> _Приведённый текст_
"""
В Городе, с дореволюционных времён одноэтажные дома росли как грибы, спонтанно, весь центр был усеян ими, в них жила большая часть моих одноклассников. Постепенно весь этот сектор расселили. Наши дома сносили в последнюю очередь. Рядом строился музей Амира Тимура, в антураж которого не вписывались нереспектабельные жилые объекты.
В затерянном мире, зажатом между автостанцией Коммунистическая, парком Дома офицеров и небольшой подстанцией, жили два частных дома и три общих двора — «три», «пять» и «тринадцать». Тупик назывался Чаули, название которому дала маленькая речка Чулья. В конце 70-х, изрядно обмелевшая, она была спрятана в подземные трубы. Дворы «три» и «пять» до революции были большим домом состоятельной еврейской семьи. «Тринадцатый» двор — продукт советской эпохи, когда народу прибывало, жить было негде, и люди сами налаживали пристройки.
Мы были похожи на аппендикс, маленький тупик в самом центре Города. На параллельной улице шумел местный «Бродвей», где колорит пловно-шашлычных кафешек сочетался с художественными выставками-продажами, и где почти каждый день проходили импровизированные концерты местных музыкантов.
В молодости моя бабушка, родом из Балашовской области, зачем-то поехала в такую даль, как Средняя Азия, так там и осталась. Встретила гарного хлопца, вышла за него замуж, родила четверых детей, из которых до зрелого возраста дожила только моя мать. В тупике Чаули моя семья прожила большую часть жизни, сначала бабушка с дедом, потом мать с отцом, затем я. Родители отделились, переехав в соседний дом. Так дома родителей и бабули с дедом оказались вне общих дворов, на равном расстоянии от «третьего» и «пятого». В домах не было воды и элементарных удобств, все располагалось во дворах. Идти за водой приходилось к соседям, мыться в тазиках. Для умывания предназначался позеленевший от времени медный умывальник. Уютнее всего были устроены частные дома — много комнат, просторные террасы с отдельными кухнями, обилие фруктовых деревьев и обязательный летний душ. Дома эти тоже строились до революции, во дворе одного из них был фонтан с маленьким негритёнком, которого кто-то умудрился украсть в 90-е.
Мой дом состоял из двух комнат и кухни, видимо, когда-то объединённой с соседями общими дверьми, потом заколоченными фанерой. Дом с высокими, причудливо оформленными потолками и огромными окнами. Из прошлой жизни остались — старая медная люстра, добротные оконные рамы и надёжные газовые печи до потолка. Казалось, всё сделано на века и должно прослужить людям очень долго. Отличительной особенностью моего дома была зелёная прозрачная ручка в бронзовых держателях входной двери.
"""
> _Описание задания_
Дословно процитируйте отрывок из текста о тупике Чаули от слов «В затерянном мире, зажатом» до слов «концерты местных музыкантов.» включительно. Строки ниже представляют собой самостоятельный материал и к тексту не относятся.

Строки из набора данных:
"""
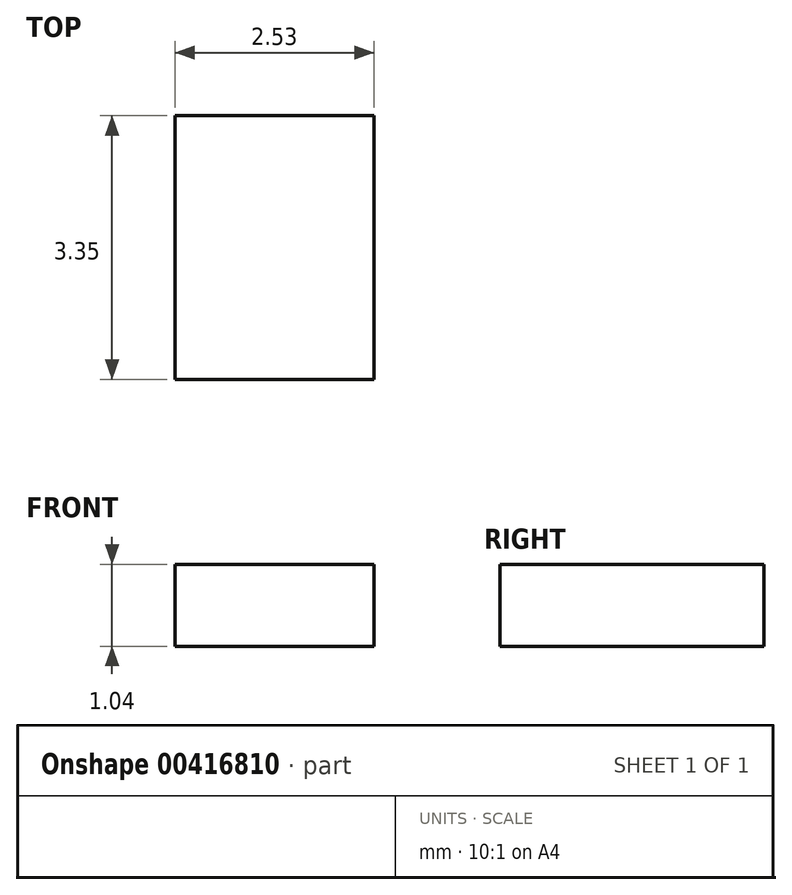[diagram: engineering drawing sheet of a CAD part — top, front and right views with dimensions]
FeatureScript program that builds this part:
annotation { "Feature Type Name" : "Feature", "Feature Type Description" : "" }
export const myFeature = defineFeature(function(context is Context, id is Id, definition is map)
    precondition{}
    {
        {
            var Q0;
            Q0=qCreatedBy(makeId("Top.planeOp"),FACE);
            var sketch = newSketch(context, id + "F0", { "sketchPlane" : qUnion([Q0])});
            skLineSegment(sketch, "E0.bottom", {"start": v(0, 0) * mm, "end": v(2.53, 0) * mm});
            skLineSegment(sketch, "E0.top", {"start": v(0, 3.35) * mm, "end": v(2.53, 3.35) * mm});
            skLineSegment(sketch, "E0.left", {"start": v(0, 0) * mm, "end": v(0, 3.35) * mm});
            skLineSegment(sketch, "E0.right", {"start": v(2.53, 0) * mm, "end": v(2.53, 3.35) * mm});
            skSolve(sketch);
        }
        {
            var Q0;
            Q0 = qSketchRegion(id + "F0", true);
            extrude(context, id + "F1", {"entities" : qUnion([Q0]), "depth" : 1.04 * mm, "offsetDistance" : 25.4 * mm});
        }
    });
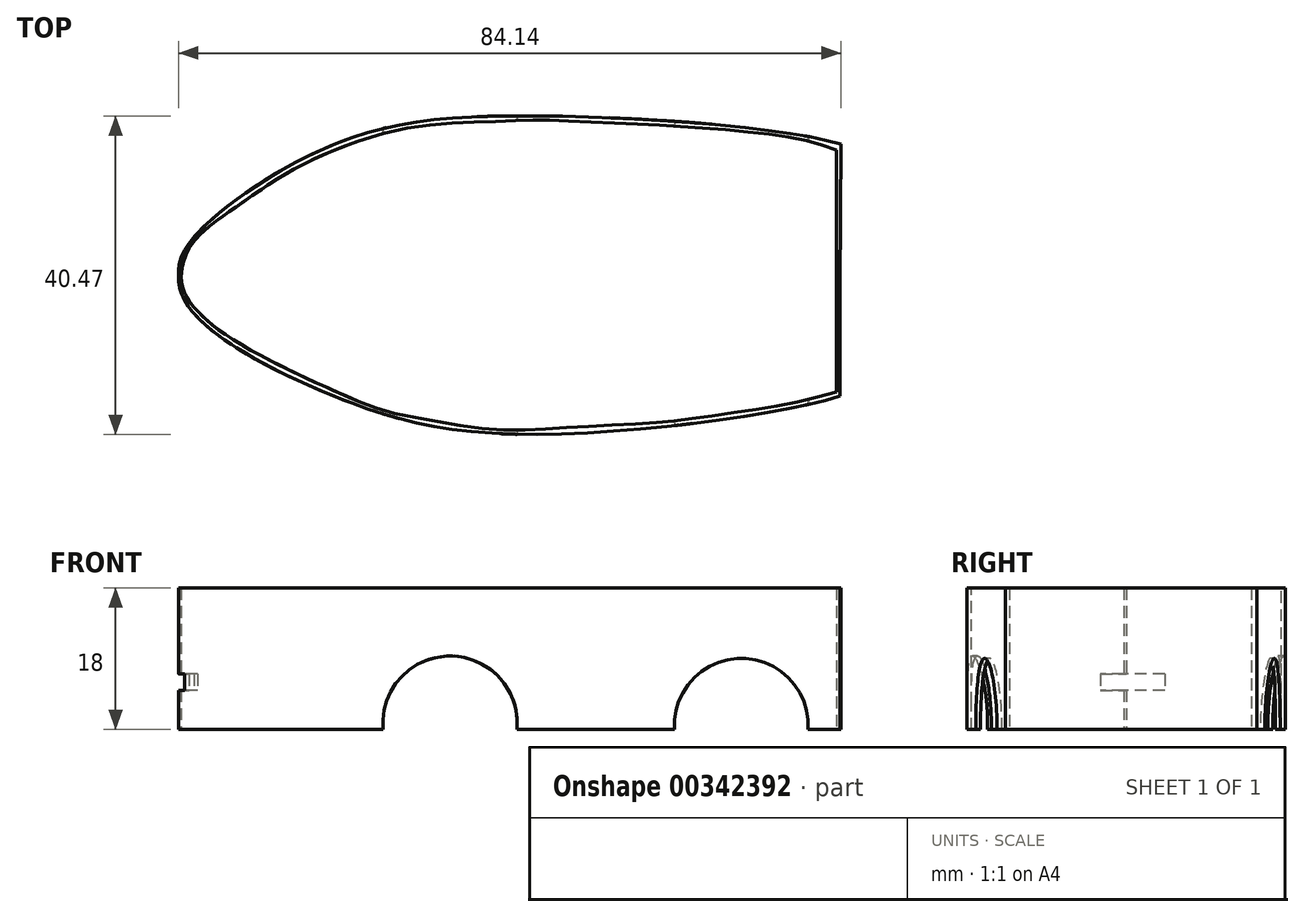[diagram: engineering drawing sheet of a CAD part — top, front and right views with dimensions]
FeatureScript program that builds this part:
annotation { "Feature Type Name" : "Feature", "Feature Type Description" : "" }
export const myFeature = defineFeature(function(context is Context, id is Id, definition is map)
    precondition{}
    {
        {
            var Q0;
            Q0=qCreatedBy(makeId("Top.planeOp"),FACE);
            var sketch = newSketch(context, id + "F0", { "sketchPlane" : qUnion([Q0])});
            skFitSpline(sketch, "E0", {"points": [v(38.67, 18.02) * mm, v(-1.71, 21.63) * mm, v(-25.73, 18.02) * mm, v(-42.02, 7.78) * mm, v(-45.45, 1.4) * mm], "startDerivative": vector(-64.35, 20.1) * mm, "endDerivative": vector(4.54, -45.94) * mm});
            skLineSegment(sketch, "E1", {"start": v(38.67, 18.02) * mm, "end": v(38.55, 3.02) * mm});
            skLineSegment(sketch, "E2.left", {"start": v(38.67, 18.02) * mm, "end": v(38.55, 0.17) * mm});
            skFitSpline(sketch, "E3.MirrorCS", {"points": [v(38.55, -13.98) * mm, v(-1.71, -18.83) * mm, v(-25.73, -13.98) * mm, v(-42.02, -4.98) * mm, v(-45.45, 1.4) * mm], "startDerivative": vector(-64.35, -20.1) * mm, "endDerivative": vector(4.54, 45.94) * mm});
            skLineSegment(sketch, "E4.MirrorCS", {"start": v(38.55, -13.98) * mm, "end": v(38.55, 0.17) * mm});
            skLineSegment(sketch, "E5", {"start": v(-23.45, 18.88) * mm, "end": v(-23.45, -14.88) * mm});
            skSolve(sketch);
        }
        {
            var Q0;
            Q0=qSketchRegion(id+"F0",true);
            extrude(context, id + "F1", {"entities" : qUnion([Q0]), "depth" : 18 * mm});
        }
        {
            var Q0;
            Q0=qCreatedBy(makeId("Front.planeOp"),FACE);
            cPlane(context, id + "F2", {"entities" : qUnion([Q0]), "cplaneType" : CPlaneType.OFFSET, "offset" : 18.8 * mm, "width" : 150 * mm, "height" : 150 * mm});
        }
        {
            var Q0;
            Q0=qCreatedBy(id+"F2.planeOp",FACE);
            var sketch = newSketch(context, id + "F3", { "sketchPlane" : qUnion([Q0])});
            skLineSegment(sketch, "E6.bottom", {"start": v(-19.5, 0) * mm, "end": v(-2.5, 0) * mm});
            skLineSegment(sketch, "E7.bottom", {"start": v(34.5, 0) * mm, "end": v(17.5, 0) * mm});
            skLineSegment(sketch, "E8", {"start": v(17.5, 0) * mm, "end": v(34.5, 0) * mm});
            skArc(sketch, "E9", {"start": v(-2.5, 0) * mm, "mid": v(-11, 9.35) * mm, "end": v(-19.5, 0) * mm});
            skArc(sketch, "E10", {"start": v(34.5, 0) * mm, "mid": v(26, 9.05) * mm, "end": v(17.5, 0) * mm});
            skSolve(sketch);
        }
        {
            var Q0;
            Q0 = qSketchRegion(id + "F3", true);
            extrude(context, id + "F4", {"entities" : qUnion([Q0]), "operationType" : NewBodyOperationType.REMOVE, "oppositeDirection" : true, "depth" : 54.4 * mm, "hasSecondDirection" : true, "secondDirectionOppositeDirection" : false, "secondDirectionDepth" : 100 * mm});
        }
        {
            var Q0;
            Q0=qCreatedBy(makeId("Top.planeOp"),FACE);
            var sketch = newSketch(context, id + "F5", { "sketchPlane" : qUnion([Q0])});
            skFitSpline(sketch, "E11", {"points": [v(-45.14, 1.1) * mm, v(-44.74, -0.85) * mm, v(-42.38, -3.89) * mm, v(-39.08, -6.44) * mm, v(-33.15, -9.81) * mm, v(-24.46, -13.85) * mm, v(-19.35, -15.8) * mm, v(-12.88, -17.15) * mm, v(-5.8, -18.16) * mm, v(0.66, -18.16) * mm, v(7.33, -17.76) * mm, v(14.8, -17.36) * mm, v(19.38, -16.88) * mm, v(25.85, -15.94) * mm, v(32.45, -14.86) * mm, v(38.1, -13.45) * mm], "startDerivative": vector(3.49, -48.19) * mm, "endDerivative": vector(83.35, 22.8) * mm});
            skLineSegment(sketch, "E12", {"start": v(38.1, -13.45) * mm, "end": v(38.1, 17.26) * mm});
            skFitSpline(sketch, "E13", {"points": [v(38.1, 17.26) * mm, v(34.07, 18.54) * mm, v(27.8, 19.49) * mm, v(19.38, 20.23) * mm, v(11.57, 20.63) * mm, v(2.95, 21.04) * mm, v(-1.9, 21.04) * mm, v(-9.04, 20.77) * mm, v(-17.46, 19.9) * mm, v(-27.43, 16.52) * mm, v(-33.56, 13.22) * mm, v(-39.15, 9.38) * mm, v(-44.2, 4.74) * mm, v(-45.14, 1.1) * mm, v(-45.1, 0.47) * mm], "startDerivative": vector(-64.93, 23.55) * mm, "endDerivative": vector(3.23, -21.49) * mm});
            skLineSegment(sketch, "E14", {"start": v(-22.64, 18.42) * mm, "end": v(-22.64, -14.64) * mm});
            skSolve(sketch);
        }
        {
            var Q0;
            Q0 = qSketchRegion(id + "F5", true);
            extrude(context, id + "F6", {"entities" : qUnion([Q0]), "operationType" : NewBodyOperationType.REMOVE, "depth" : 30.8 * mm});
        }
        {
            var Q0;
            Q0=qCreatedBy(makeId("Right.planeOp"),FACE);
            cPlane(context, id + "F7", {"entities" : qUnion([Q0]), "cplaneType" : CPlaneType.OFFSET, "offset" : 93.1 * mm, "width" : 150 * mm, "height" : 150 * mm});
        }
        {
            var Q0;
            Q0=qCreatedBy(id+"F7.planeOp",FACE);
            cPlane(context, id + "F8", {"entities" : qUnion([Q0]), "cplaneType" : CPlaneType.OFFSET, "offset" : 165.1 * mm, "oppositeDirection" : true, "width" : 150 * mm, "height" : 150 * mm});
        }
        {
            var Q0;
            Q0=qCreatedBy(id+"F8.planeOp",FACE);
            var sketch = newSketch(context, id + "F9", { "sketchPlane" : qUnion([Q0])});
            skLineSegment(sketch, "E15.bottom", {"start": v(6.27, 7.07) * mm, "end": v(-1.88, 7.07) * mm});
            skLineSegment(sketch, "E15.top", {"start": v(6.27, 5) * mm, "end": v(-1.88, 5) * mm});
            skLineSegment(sketch, "E15.left", {"start": v(6.27, 7.07) * mm, "end": v(6.27, 5) * mm});
            skLineSegment(sketch, "E15.right", {"start": v(-1.88, 7.07) * mm, "end": v(-1.88, 5) * mm});
            skSolve(sketch);
        }
        {
            var Q0;
            Q0 = qSketchRegion(id + "F9", true);
            extrude(context, id + "F10", {"entities" : qUnion([Q0]), "operationType" : NewBodyOperationType.REMOVE, "depth" : 75 * mm});
        }
    });
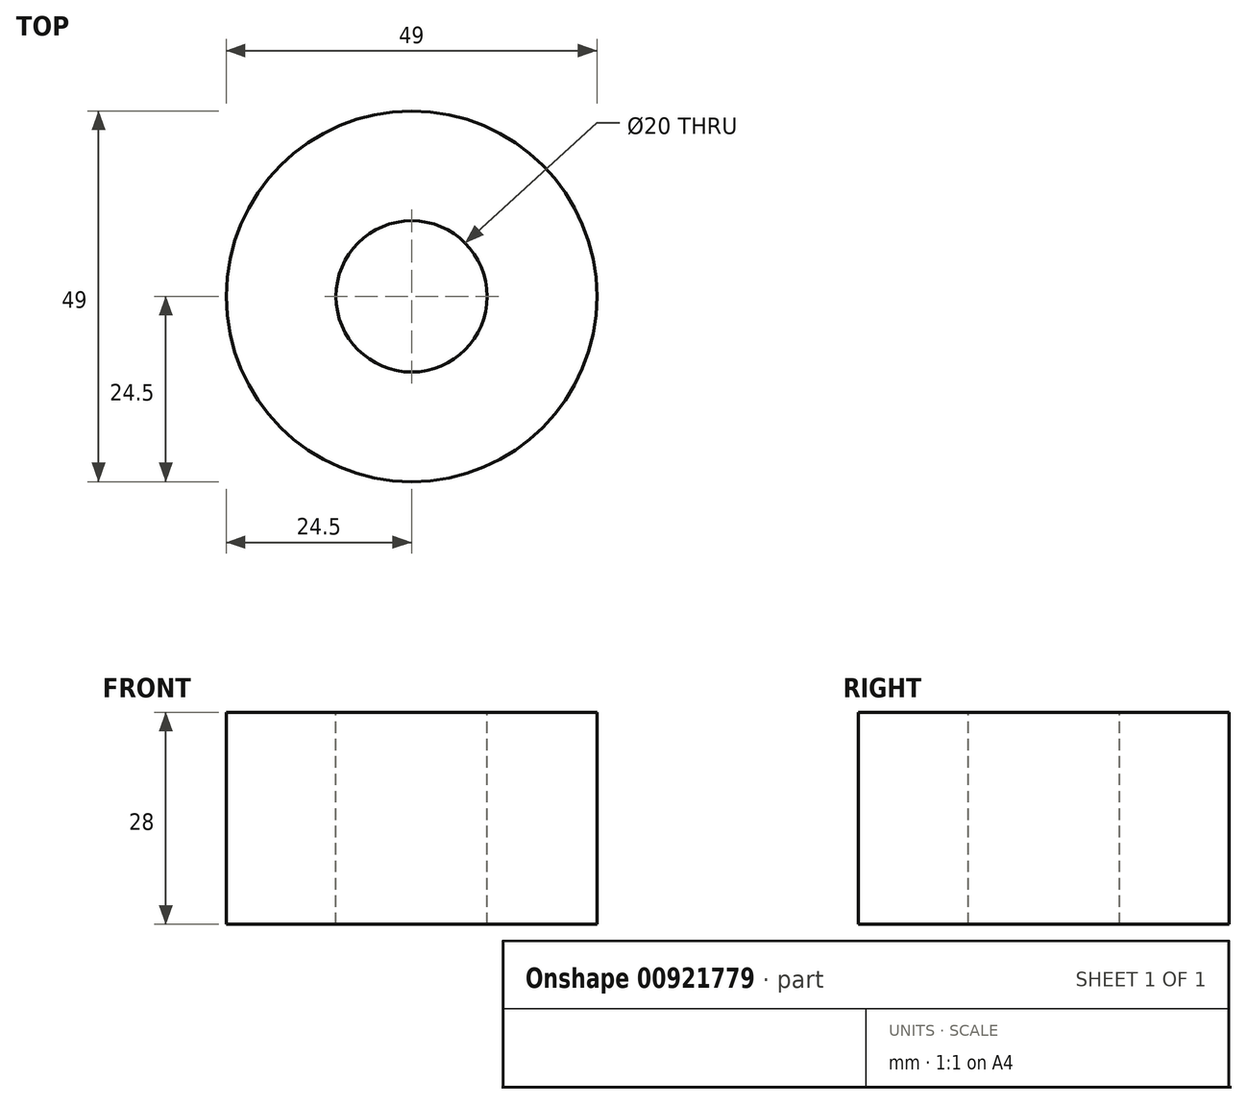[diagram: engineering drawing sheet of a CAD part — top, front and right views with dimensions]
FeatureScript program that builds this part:
annotation { "Feature Type Name" : "Feature", "Feature Type Description" : "" }
export const myFeature = defineFeature(function(context is Context, id is Id, definition is map)
    precondition{}
    {
        {
            var Q0;
            Q0=qCreatedBy(makeId("Top.planeOp"),FACE);
            var sketch = newSketch(context, id + "F0", { "sketchPlane" : qUnion([Q0])});
            skCircle(sketch, "E0", {"center": v(0, 0) * mm, "radius": 24.5 * mm});
            skSolve(sketch);
        }
        {
            var Q0;
            Q0 = qSketchRegion(id + "F0", true);
            extrude(context, id + "F1", {"entities" : qUnion([Q0]), "oppositeDirection" : true, "depth" : 28 * mm, "offsetDistance" : 25 * mm});
        }
        {
            var Q0;
            Q0=makeQuery(id+"F1.opExtrude","CAP_FACE",FACE,{"disambiguationData":[OSD([sQuery(id+"F0.wireOp",EDGE,"E0")])],"isStart":true});
            var sketch = newSketch(context, id + "F2", { "sketchPlane" : qUnion([Q0])});
            skCircle(sketch, "E1", {"center": v(0, 0) * mm, "radius": 10 * mm});
            skSolve(sketch);
        }
        {
            var Q0;
            Q0 = qSketchRegion(id + "F2", true);
            extrude(context, id + "F3", {"entities" : qUnion([Q0]), "operationType" : NewBodyOperationType.REMOVE, "endBound" : BoundingType.THROUGH_ALL, "oppositeDirection" : true, "depth" : 25 * mm, "offsetDistance" : 25 * mm});
        }
    });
"""
> _Результат_
В затерянном мире, зажатом между автостанцией Коммунистическая, парком Дома офицеров и небольшой подстанцией, жили два частных дома и три общих двора — «три», «пять» и «тринадцать». Тупик назывался Чаули, название которому дала маленькая речка Чулья. В конце 70-х, изрядно обмелевшая, она была спрятана в подземные трубы. Дворы «три» и «пять» до революции были большим домом состоятельной еврейской семьи. «Тринадцатый» двор — продукт советской эпохи, когда народу прибывало, жить было негде, и люди сами налаживали пристройки.
Мы были похожи на аппендикс, маленький тупик в самом центре Города. На параллельной улице шумел местный «Бродвей», где колорит пловно-шашлычных кафешек сочетался с художественными выставками-продажами, и где почти каждый день проходили импровизированные концерты местных музыкантов.